Where to even begin? I will start shoveling pictures up here as soon as possible. In the last weeks, we’ve had Drew’s marathon (he placed 40 something in his age group, and ran just under an 8 minute mile the whole time–really awesome!) we’ve had many inches of rain, been to some horse races, saw the Cubs loose to the Nationals, and started gearing up for our coming trip to Louisiana for Drew’s 10th High School reunion.

Around the house we are watching the sun every day to choose our best spot for a garden–we are lucky to have a number of HUGE maple trees surrounding our house, which are ideal for cooling off after work, but a little tricky when it comes to growing our modest garden. Drew has a couple of weeks between sessions, so he’s pulling his tools out and taking some time to be able to stop thinking about patients and do some work on and around the house, which makes both of us happy!

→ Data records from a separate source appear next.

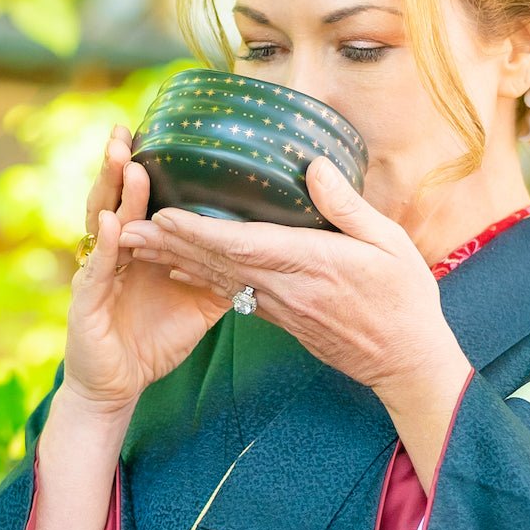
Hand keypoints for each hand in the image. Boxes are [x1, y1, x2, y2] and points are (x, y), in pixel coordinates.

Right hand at [62, 124, 231, 413]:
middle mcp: (114, 252)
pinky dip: (106, 243)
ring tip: (123, 158)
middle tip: (128, 129)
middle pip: (116, 198)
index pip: (140, 199)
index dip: (146, 166)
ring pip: (102, 222)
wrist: (119, 385)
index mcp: (138, 248)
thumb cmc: (154, 340)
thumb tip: (263, 254)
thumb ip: (224, 274)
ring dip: (113, 190)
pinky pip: (96, 267)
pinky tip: (114, 222)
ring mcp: (98, 272)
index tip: (155, 131)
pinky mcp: (87, 300)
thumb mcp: (199, 302)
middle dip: (120, 164)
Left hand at [117, 155, 462, 398]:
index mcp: (312, 265)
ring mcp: (281, 308)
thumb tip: (313, 166)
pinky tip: (176, 270)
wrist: (407, 363)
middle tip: (123, 228)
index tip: (163, 214)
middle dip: (167, 244)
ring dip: (173, 261)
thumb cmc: (405, 299)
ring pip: (217, 280)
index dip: (198, 231)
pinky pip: (231, 295)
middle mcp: (286, 290)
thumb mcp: (390, 243)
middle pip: (216, 263)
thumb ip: (347, 205)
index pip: (243, 246)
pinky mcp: (282, 320)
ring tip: (135, 244)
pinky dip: (200, 279)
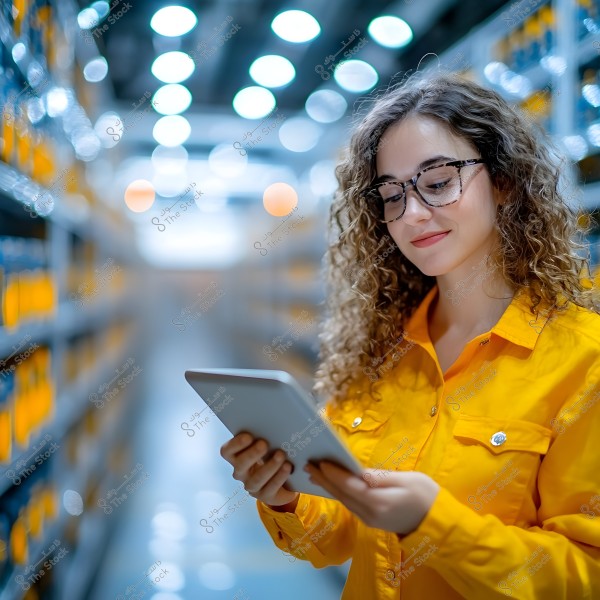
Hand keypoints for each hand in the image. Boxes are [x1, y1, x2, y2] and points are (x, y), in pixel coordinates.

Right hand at [220, 433, 298, 509]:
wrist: (285, 478)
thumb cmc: (271, 454)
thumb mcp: (267, 444)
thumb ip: (264, 435)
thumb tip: (272, 419)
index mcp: (237, 457)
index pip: (227, 451)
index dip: (235, 444)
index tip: (249, 436)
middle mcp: (241, 472)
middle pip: (240, 465)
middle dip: (252, 454)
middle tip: (264, 444)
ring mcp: (252, 486)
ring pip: (256, 479)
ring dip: (269, 466)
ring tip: (281, 455)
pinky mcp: (265, 496)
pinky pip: (270, 488)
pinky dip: (279, 477)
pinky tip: (287, 467)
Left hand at [305, 462, 439, 535]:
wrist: (435, 522)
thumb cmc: (424, 495)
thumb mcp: (405, 480)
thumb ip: (380, 477)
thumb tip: (357, 472)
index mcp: (378, 502)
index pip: (349, 486)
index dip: (334, 474)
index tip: (321, 462)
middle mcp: (369, 514)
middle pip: (342, 494)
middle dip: (324, 479)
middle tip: (308, 465)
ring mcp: (369, 519)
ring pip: (344, 501)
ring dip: (329, 486)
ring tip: (315, 473)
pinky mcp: (371, 520)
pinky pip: (350, 505)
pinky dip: (339, 493)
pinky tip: (332, 485)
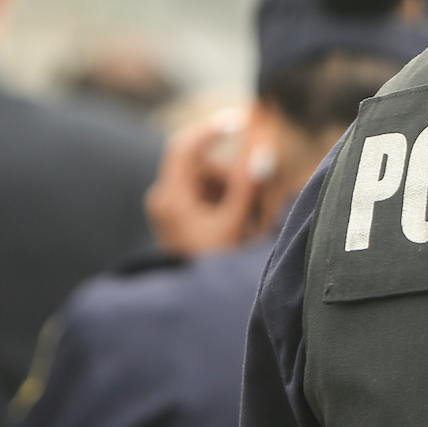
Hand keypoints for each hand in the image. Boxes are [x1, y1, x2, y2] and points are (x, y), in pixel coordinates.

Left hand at [146, 107, 275, 256]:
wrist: (197, 304)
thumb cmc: (214, 266)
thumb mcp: (234, 225)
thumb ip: (246, 187)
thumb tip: (262, 153)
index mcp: (171, 199)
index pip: (184, 147)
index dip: (212, 129)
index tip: (240, 122)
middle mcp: (164, 199)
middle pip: (201, 166)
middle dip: (231, 177)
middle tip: (255, 203)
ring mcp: (170, 207)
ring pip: (206, 180)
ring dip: (231, 192)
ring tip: (245, 224)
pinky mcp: (178, 215)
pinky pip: (204, 195)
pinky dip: (223, 202)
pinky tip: (235, 226)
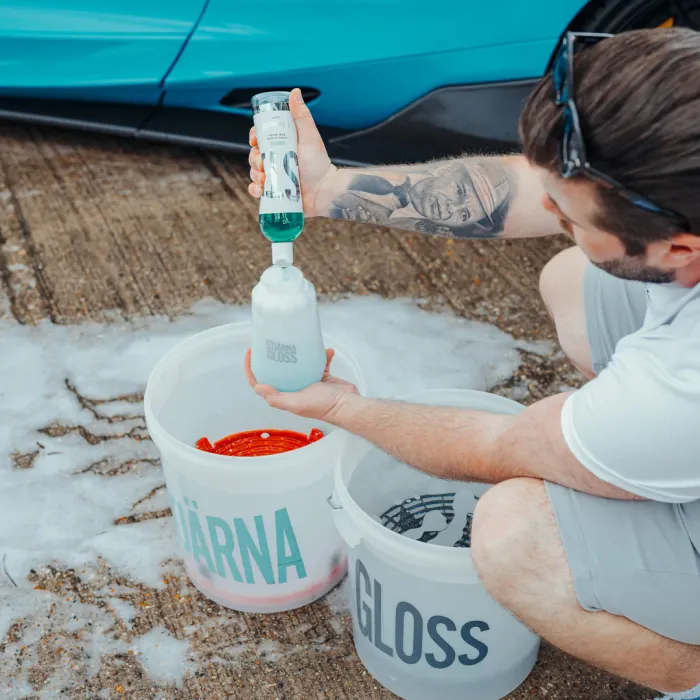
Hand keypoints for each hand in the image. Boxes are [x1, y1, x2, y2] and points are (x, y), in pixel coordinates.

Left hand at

My brother Drew and his wife and son are coming for a visit this weekend (yeah!!!) so I will finally be able to see baby Jack teetering around on his on two legs walking here and there. Drew and I take our Aunt and Uncle rolls very seriously (lots of laughing, running around and ridiculous faces and noises, it’s all very humbling) so I am truly just as excited to see baby Jack as I am to see the rest of the family.

So that’s the news in brief–let’s see if this makes it online, and as I said, I’ll have pictures up as soon as possible, thanks for bearing with me!